Je comprends que cela vous coûte de devoir rester caché tandis que le sang d’hommes de bien sera versé au nom d’un idéal fragile et que de nombreux princes valeureux perdront leur noble vie aux mains de ces hyènes impies. Mais la guerre est un cauchemar sans fin qui ne pourrait que souiller une âme pure telle que la vôtre, Monsieur Basshiru Jubrin, et je veux vous savoir à l’abri de ses serres empoisonnées. C’est à moi, baptisé dès le plus jeune âge au feu du combat, qu’il incombe de mener cette lutte. Ne vous inquiétez pas, je ne serai pas seul dans cette longue nuit sans lune où tomberont tant de braves tandis que retentiront les feulement des chiens de guerre. Le Duc d’Huque, le Marquis de Carabas et le Brice de Nice ont promis de m’envoyer du renfort et je ne manquerai pas de fiers guerriers sous mes ordres. Si cela peut vous rassurer quant à notre nombre, j’ai déjà pris une réservation pour 300 personnes dans l’éventualité d’un dîner en Enfer ce soir. Les tables sont chères, mais la nourriture est exquise. Quoiqu'un peu trop épicée.
Vous reverrai-je, mon Basshiru Jubrin ? Seul Mars et Odin le savent, et vous savez comme ils sont, ils ne veulent jamais rien dire à l’avance, pour préserver le suspense. Je peux comprendre leur position, mais avouez que pour faire des projets d’avenir, ce n’est pas très pratique.

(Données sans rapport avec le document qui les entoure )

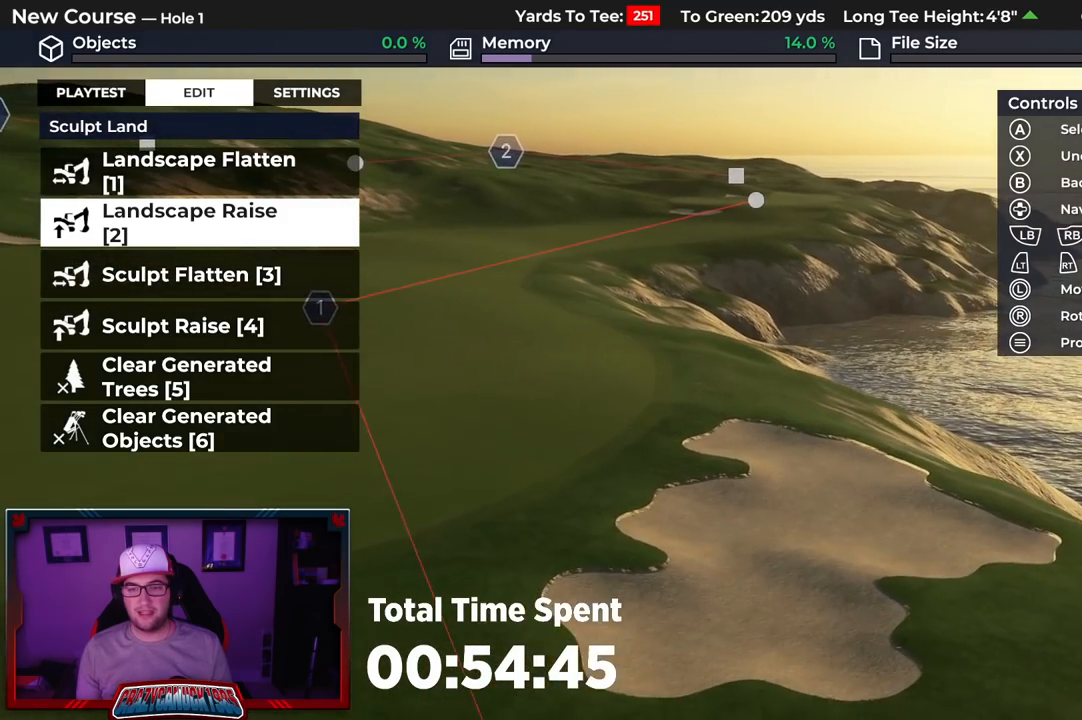
{"buttons": [], "left_stick": "up", "right_stick": "center", "events": [[17, "left_stick", "center"], [67, "left_stick", "up"]]}
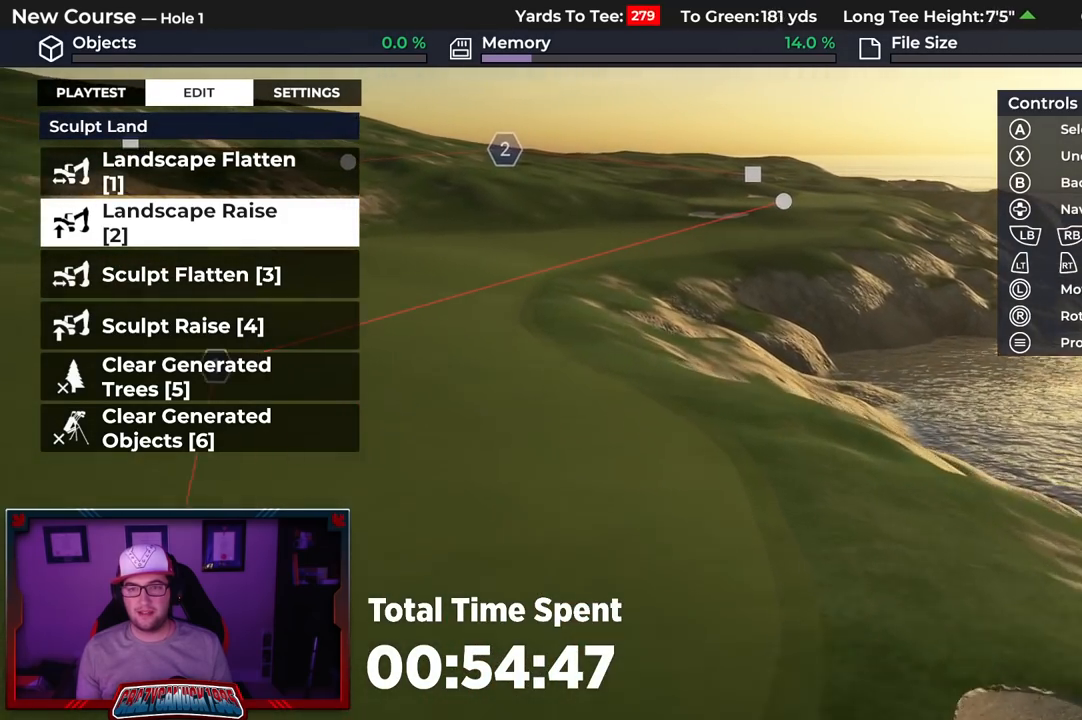
{"buttons": [], "left_stick": "up", "right_stick": "left", "events": [[383, "right_stick", "left"]]}
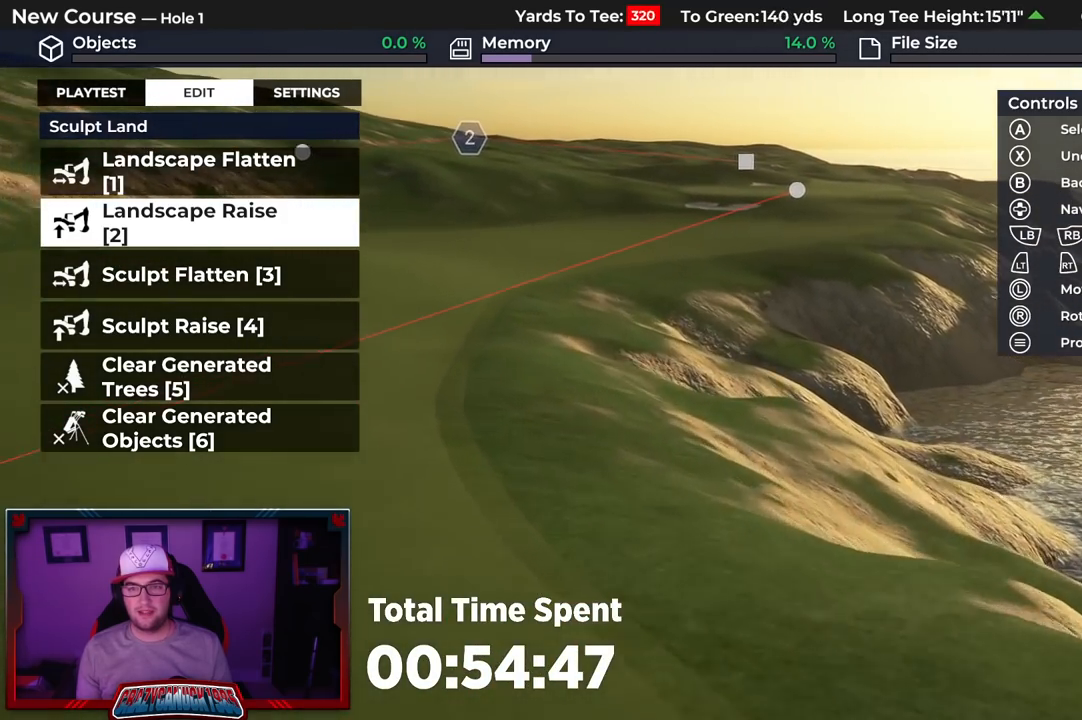
{"buttons": [], "left_stick": "up", "right_stick": "up-left", "events": [[217, "right_stick", "up-left"]]}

Si les circonstances devaient m’amener à la défaite, au trépas, à la fuite, sachez que je n’oublierais jamais vos lettres enflammées, nos échanges passionnés, le parfum de vos cheveux. Et chaque fois que j’entendrai tinter le rire triste d’un enfant malade ou le fracas des cavaliers du Rohan parcourant la Marche, mes oreilles n’auront d’yeux que pour le son mélodieux de votre nom chanté par le vent dans les branches… Basshiru Jubrin…

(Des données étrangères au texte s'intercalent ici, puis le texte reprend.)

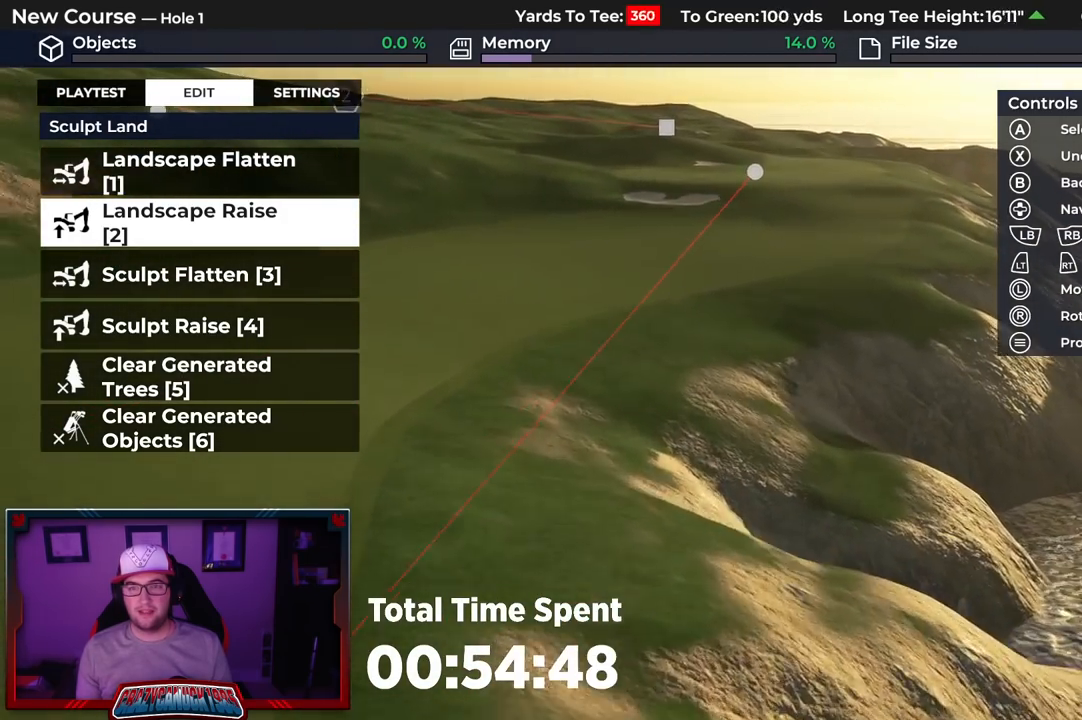
{"buttons": ["R2"], "left_stick": "up", "right_stick": "up-left", "events": [[467, "R2", "down"]]}
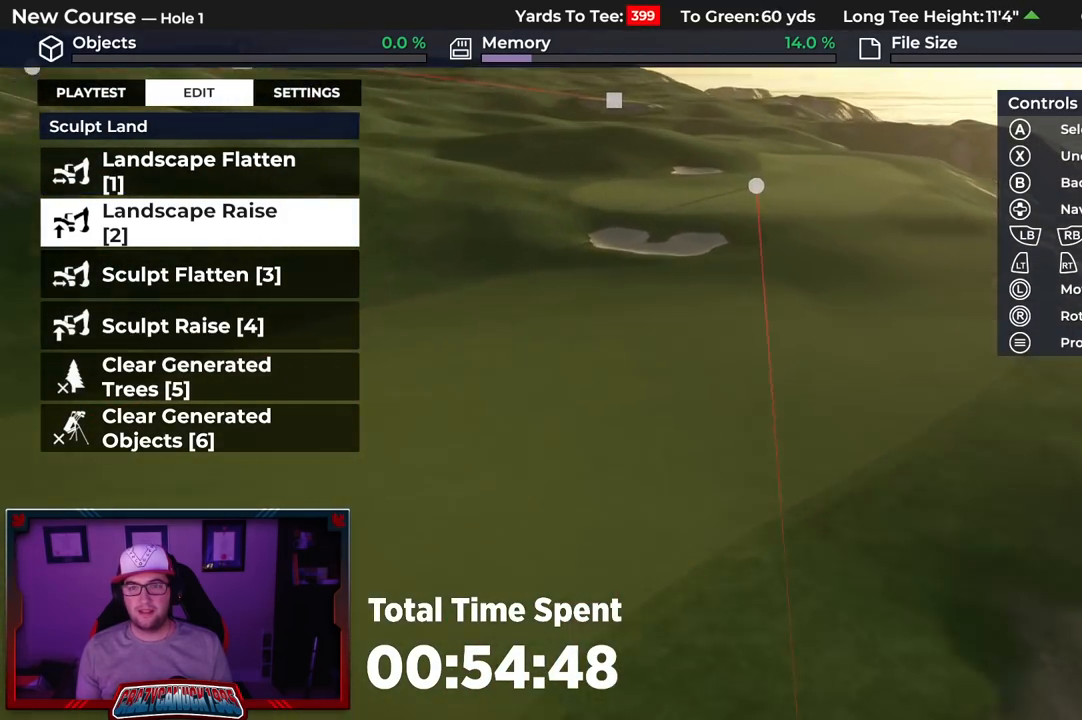
{"buttons": [], "left_stick": "center", "right_stick": "center", "events": [[100, "right_stick", "center"], [283, "R2", "up"], [333, "left_stick", "center"], [350, "A", "down"], [450, "A", "up"]]}
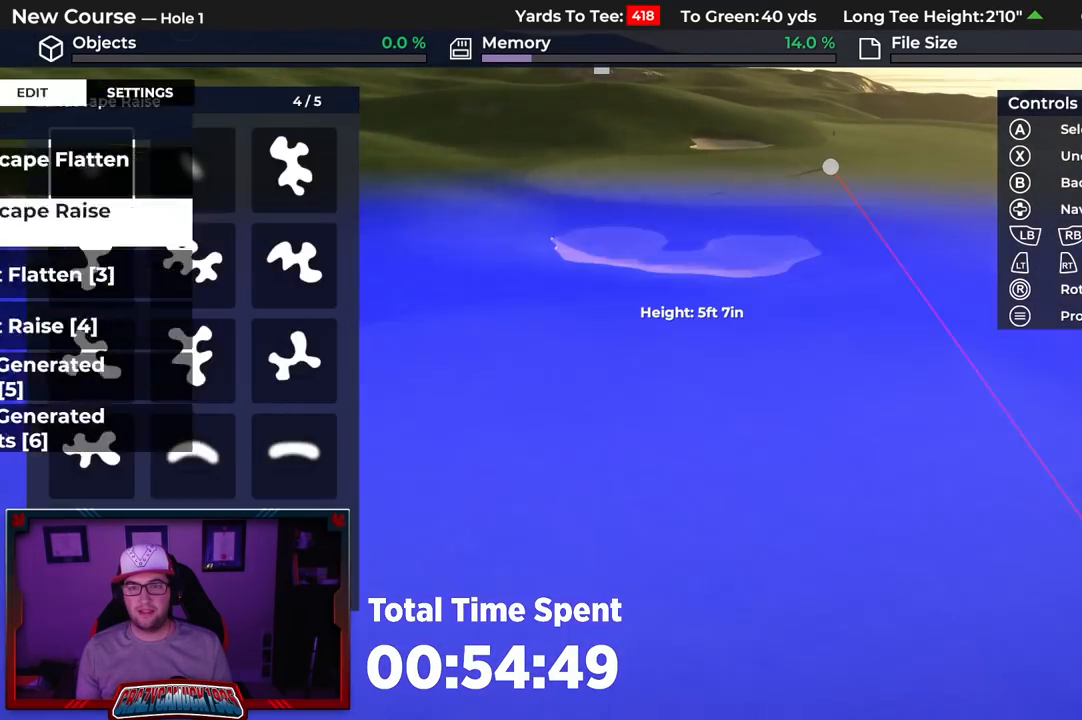
{"buttons": [], "left_stick": "up", "right_stick": "center", "events": [[17, "A", "down"], [83, "A", "up"], [133, "L3", "down"], [267, "L3", "up"], [350, "left_stick", "up"]]}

Il est temps pour moi de remettre ce parchemin à mon messager et de prendre les armes. Hâtez-vous, ne faites pas attendre l’abbé Chibre, qui est toujours ravi d’accueillir une nouvelle jouvencelle dans la maison du Seigneur.
Eternellement à vous,
Votre chevalier, M. Enclume
-------------------------------
M. Basshiru Jubrin, mon ami fidèle,
Vous avez peut-être été surpris par mon courrier précédent et je vous présente mes plus plates excuses. Il s’agissait évidemment, vous l'aurez compris à la lecture, d’une commande pour un pain-surprise que je comptais adresser à ma boulangère (dont je vous ai déjà parlé), mais que je vous ai envoyé par erreur du fait de la similitude de vos adresses e-mail à tous deux. Avouez tout de même que le quiproquo est assez cocasse et savoureux !

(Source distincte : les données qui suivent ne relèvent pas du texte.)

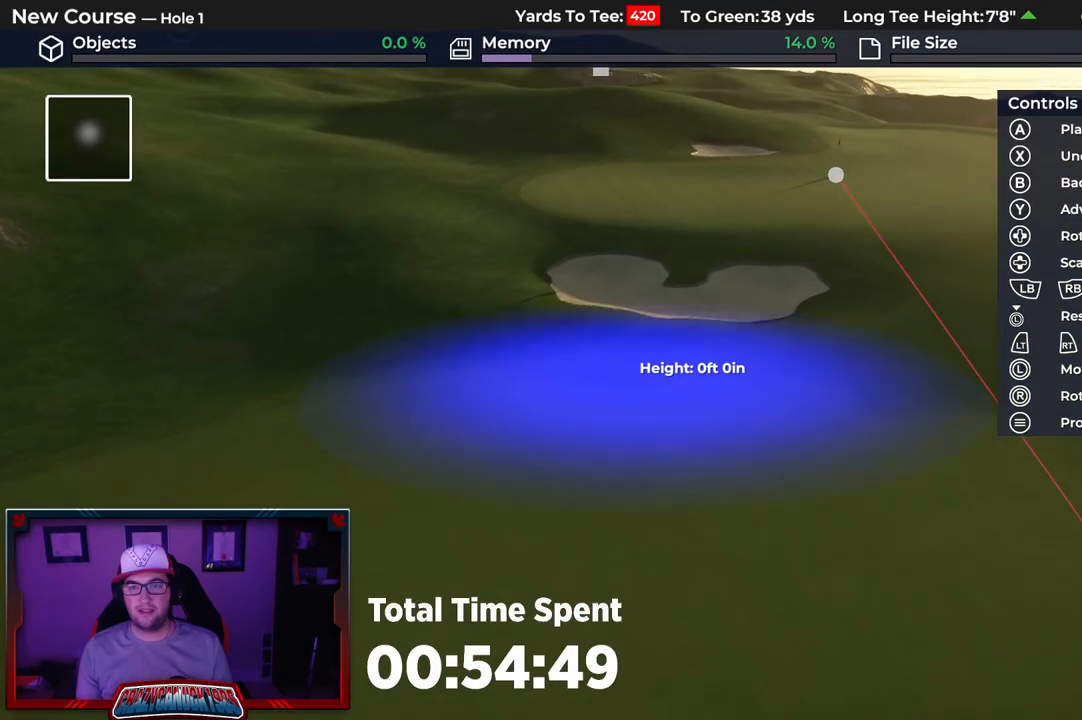
{"buttons": ["DPAD_UP"], "left_stick": "center", "right_stick": "center", "events": [[100, "left_stick", "center"], [183, "right_stick", "down-left"], [267, "DPAD_UP", "down"], [417, "right_stick", "center"]]}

Evidemment, je suppose aussi que vous devez être inquiet qu’une telle fausse manœuvre ait pu se produire alors que nous sommes en train de traiter une affaire nécessitant un secret absolu et une prudence sans faille. Je tiens à vous rassurer : l’erreur est réparée, nous aurons quand même le pain-surprise à temps pour le pot de départ de Jean-Jacques, qui nous quitte après 27 ans de bons et loyaux services à la quincaillerie. Croyez bien que ce n’est pas de gaieté de cœur que je licencie ce brave homme dont la conscience professionnelle n’a jamais été mise en défaut mais les hommes d’affaires importants comme vous et moi sont souvent amenés à faire ainsi, pour le bien commun, des choix douloureux.
Pour le reste, là non plus ne vous inquiétez pas, ce léger incident ne signifie pas que ma boulangère a, quant à elle, reçu un message qui vous était destiné. Je sais l’importance de la discrétion dans cette affaire où la confusion est telle qu’il devient difficile de distinguer ses amis de ses ennemis. Mais soyez sans crainte, même au plus fort de nos ébats, dans ces moments où l’on a tendance à laisser de côté la raison pour laisser parler nos instincts primaux les plus enfouis, jamais je n’ai eu la faiblesse de lâcher un "Ah Jeannine ma ribaude, si tu savais tout le pognon qu’on va se faire avec le coup de la veuve Foutounké et de Walter Mishmack l’ingénieur australien, on va nager dans les lingots d’or ma grosse cochonne dévergondée insatiable" ou toute autre remarque de ce genre. Jamais je ne lui ai révélé de numéros de compte ou d’adresse e-mail, pas même en pleine éjaculation faciale. Je ne suis pas de ces bavards qui exposent au grand jour les affaires secrètes et importantes, comme tant de gens le font de nos jours en déballant leurs négociations privées par internet, sur des blogs ou des forums.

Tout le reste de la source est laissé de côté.